Sunday, April 5, 2009

Day 14: Words I hate: part one

"craft"

I fucking loathe people who use craft as a noun. As in, I'm practicing my craft, or working on my craft.

Craft has become one of those pseudo-intellectual, pseudo-meaningful words in pop culture (see also: authentic) used by actors, writers and other wanna-be creative types. Actually, that is one of the things that bugs me, the use of it by people who insist on describing themselves as 'creative'. As if they are the only fucking people in the world capable of creativity. As if my Mom wasn't creative in making a single salary stretch to meet the needs of three kids. It is the attitude of entitlement over the concept which bothers me. We are creative, and practice our craft--you just have a job. Fuck off. You have the time, energy and finances to work on your 'craft' because people like my Mom worked hard and creatively to give you have a better life than they had.
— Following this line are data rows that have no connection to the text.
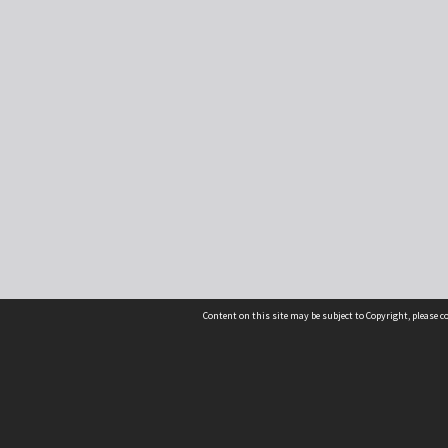
Content on this site may be subject to Copyright, please 
Location
54 Langdons Road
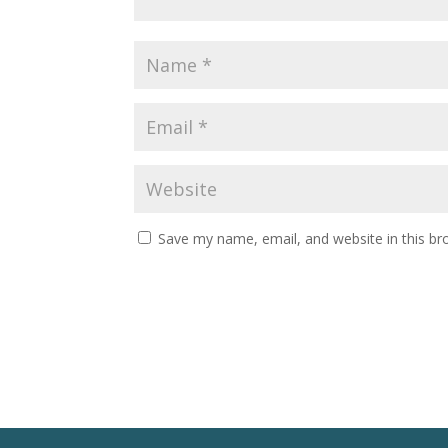
Save my name, email, and website in this br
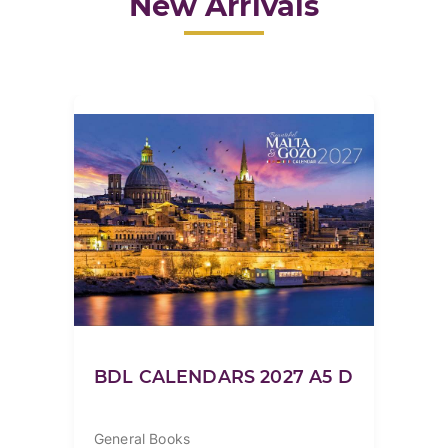
New Arrivals
BDL CALENDARS 2027 A5 D
General Books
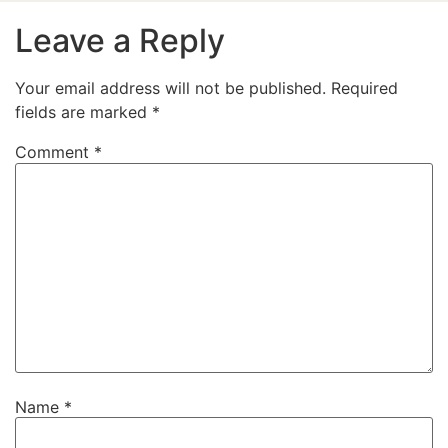
Leave a Reply
Your email address will not be published.
Required
fields are marked
*
Comment
*
Name
*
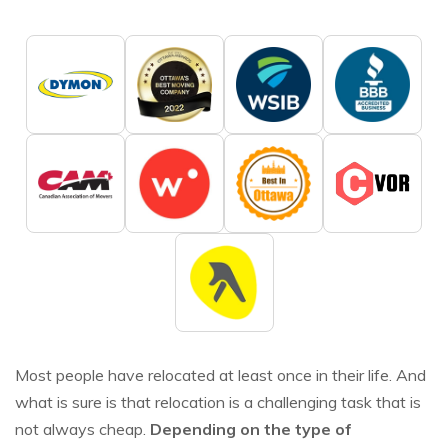
Most people have relocated at least once in their life. And
what is sure is that relocation is a challenging task that is
not always cheap.
Depending on the type of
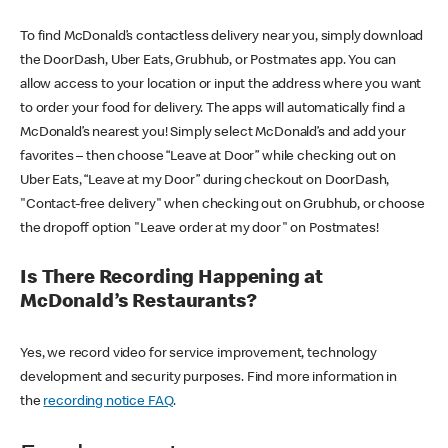
To find McDonald’s contactless delivery near you, simply download
the DoorDash, Uber Eats, Grubhub, or Postmates app. You can
allow access to your location or input the address where you want
to order your food for delivery. The apps will automatically find a
McDonald’s nearest you! Simply select McDonald’s and add your
favorites – then choose “Leave at Door” while checking out on
Uber Eats, “Leave at my Door” during checkout on DoorDash,
"Contact-free delivery" when checking out on Grubhub, or choose
the dropoff option "Leave order at my door" on Postmates!
Is There Recording Happening at
McDonald’s Restaurants?
Yes, we record video for service improvement, technology
development and security purposes. Find more information in
the
recording notice FAQ
.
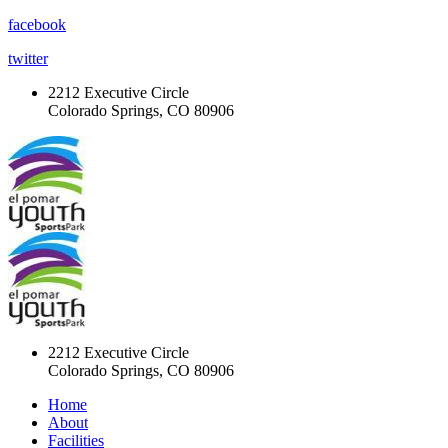
facebook
twitter
2212 Executive Circle
Colorado Springs, CO 80906
2212 Executive Circle
Colorado Springs, CO 80906
Home
About
Facilities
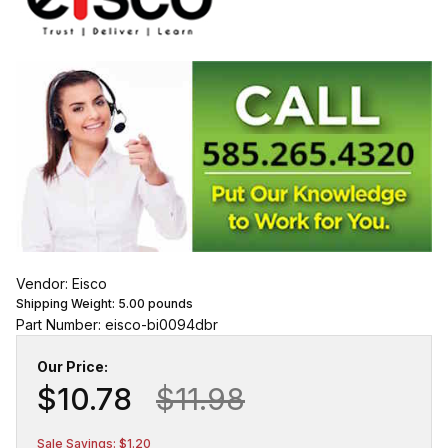
Vendor: Eisco
Shipping Weight:
5.00
pounds
Part Number: eisco-bi0094dbr
Our Price:
$10.78
$11.98
Sale Savings: $1.20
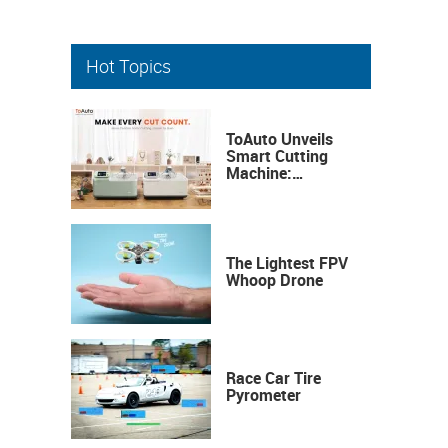
Hot Topics
ToAuto Unveils
Smart Cutting
Machine:
Industrial
Precision, Now on
Your Desktop
The Lightest FPV
Whoop Drone
Race Car Tire
Pyrometer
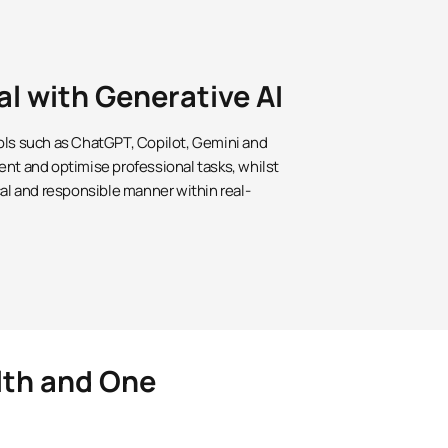
al with Generative AI
ols such as ChatGPT, Copilot, Gemini and
ent and optimise professional tasks, whilst
cal and responsible manner within real-
lth and One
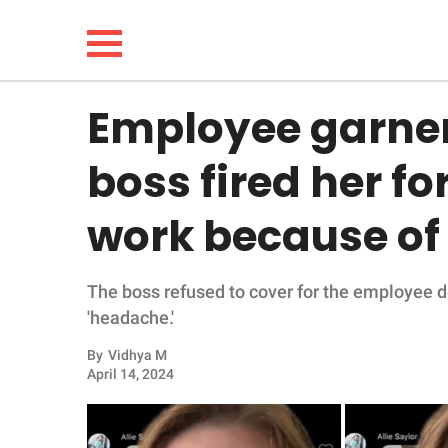
Employee garner
NEWS
boss fired her for
LIFESTYLE
work because of 
FUNNY
The boss refused to cover for the employee d
WHOLESOME
'headache.'
INSPIRING
By
Vidhya M
April 14, 2024
ANIMALS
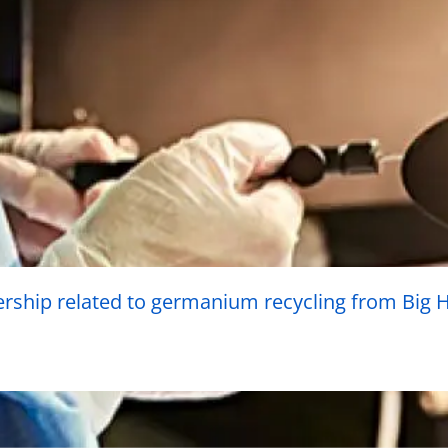
rship related to germanium recycling from Big Hi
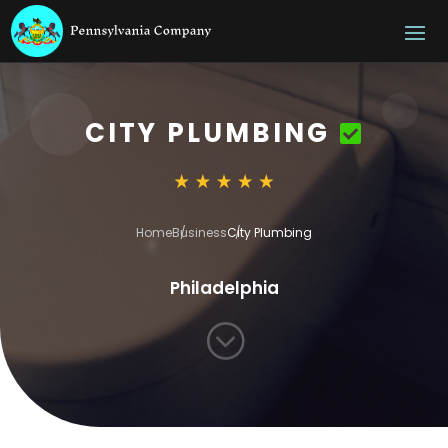
CITY PLUMBING
Home
Business
City Plumbing
Philadelphia
;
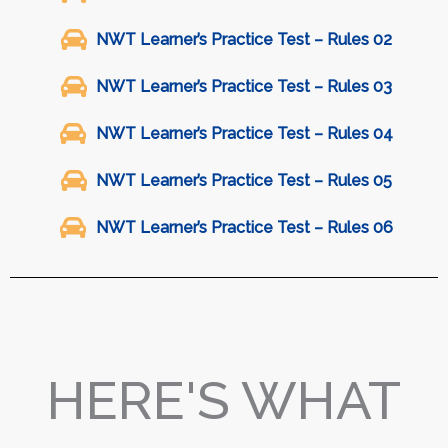
NWT Learner’s Practice Test – Rules 02
NWT Learner’s Practice Test – Rules 03
NWT Learner’s Practice Test – Rules 04
NWT Learner’s Practice Test – Rules 05
NWT Learner’s Practice Test – Rules 06
HERE'S WHAT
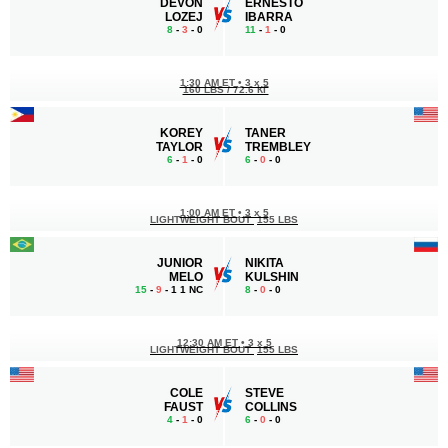
DEVON
ERNESTO
LOZEJ
IBARRA
8
-
3
- 0
11
-
1
- 0
1:30 AM ET
•
3 x 5
160 LBS / 72.6 КГ
KOREY
TANER
TAYLOR
TREMBLEY
6
-
1
- 0
6
-
0
- 0
1:00 AM ET
•
3 x 5
LIGHTWEIGHT BOUT
155 LBS
JUNIOR
NIKITA
MELO
KULSHIN
15
-
9
- 1 1 NC
8
-
0
- 0
12:30 AM ET
•
3 x 5
LIGHTWEIGHT BOUT
155 LBS
COLE
STEVE
FAUST
COLLINS
4
-
1
- 0
6
-
0
- 0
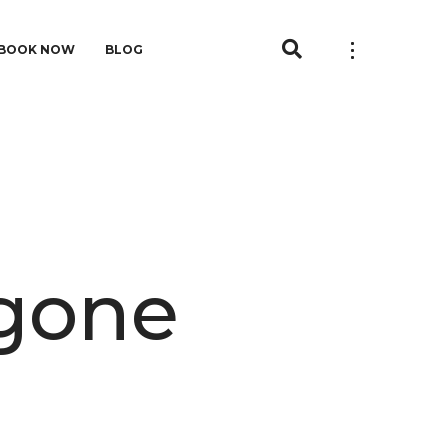
BOOK NOW
BLOG
agone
Not surprisingly, the connection of the word to actor and writer types doubles up on the pet peeve of people who describe themselves in essentialized terms, who are really describing an occupation. Generally, the lack of self understanding annoys me. And, not too surprisingly, this comes from my own journey of figuring myself out. I used to be wildly unaware of myself, how I was viewed by others and how I fit with social groups. Then I started to pull my head out of my ass, grew up a bit and then went overboard with declarations of self-actualization--re-inserted head in ass, if you will. And finally I've come back to a more reasonable position about my understanding of life. But, such are the wild pendulum swings of my learning process. Or, as Bruce Lee described it: "Before I knew the art I thought a punch was just a punch and a kick was just a kick. Once I learned the art I knew that a punch was more than a punch and a kick was more than a kick. Now that I understand the art, I know that a punch is just a punch and a kick is just a kick". So, as with all things in life--and definitely this blog--take my rants as self-soothing as much as anything. But back to craft.

Do yourselves, and me, a favour and practice your skills, work on your 'acting', 'writing' etc. Just stay away from words that seem grandiose, but are mostly smug and self absorbed. Unless you are practicing 'the' craft which is okay. Sure, it might mark you as a wingnut, but who doesn't love themselves a delightfully crazy person who worships D&D figures? I'll take a magic loving wingnut over a run of the mill narcissist any day.